Torgeir Rugtvedt

Personal information
- Date of birth: 19 September 1972 (age 53)
- Position: Defender

Youth career
- –1988: Kroken
- 1989: Tromsø

Senior career*
- Years: Team / Apps / (Gls)
- 1990–1993: Tromsø / 2 / (0)
- 1994–1995: Strindheim
- 1996–1999: Odd
- 2000–2002: Tollnes

International career
- 1988: Norway u-16 / 10 / (2)
- 1989: Norway u-17 / 2 / (0)
- 1990: Norway u-18 / 2 / (0)

= Torgeir Rugtvedt =

Norwegian footballer

Torgeir Rugtvedt (born 8 August 1976) is a retired Norwegian footballer.

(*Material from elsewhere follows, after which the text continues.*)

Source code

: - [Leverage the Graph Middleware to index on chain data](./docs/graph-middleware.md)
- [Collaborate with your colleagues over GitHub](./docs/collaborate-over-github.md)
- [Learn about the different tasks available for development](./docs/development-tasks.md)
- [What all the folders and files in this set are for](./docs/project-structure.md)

He hails from Kroken, Troms, and joined the local great team Tromsø IL in 1989. He was drafted into the senior team in 1990, but did not make his league debut until 1992. After a second game in 1993, he left the club for Strindheim IL. Strindheim's 1994 season ended in promotion, and Rugtvedt amassed another Tippeligaen season in 1995 with the club. Four seasons in Odd followed, with yet another first-tier spell in 1999. He finished his career in minnows Tollnes BK, continuing to reside in Skien. He had studied there, and also acquired a job as head of department in Holla og Lunde Sparebank.

He represented Norway as a youth international.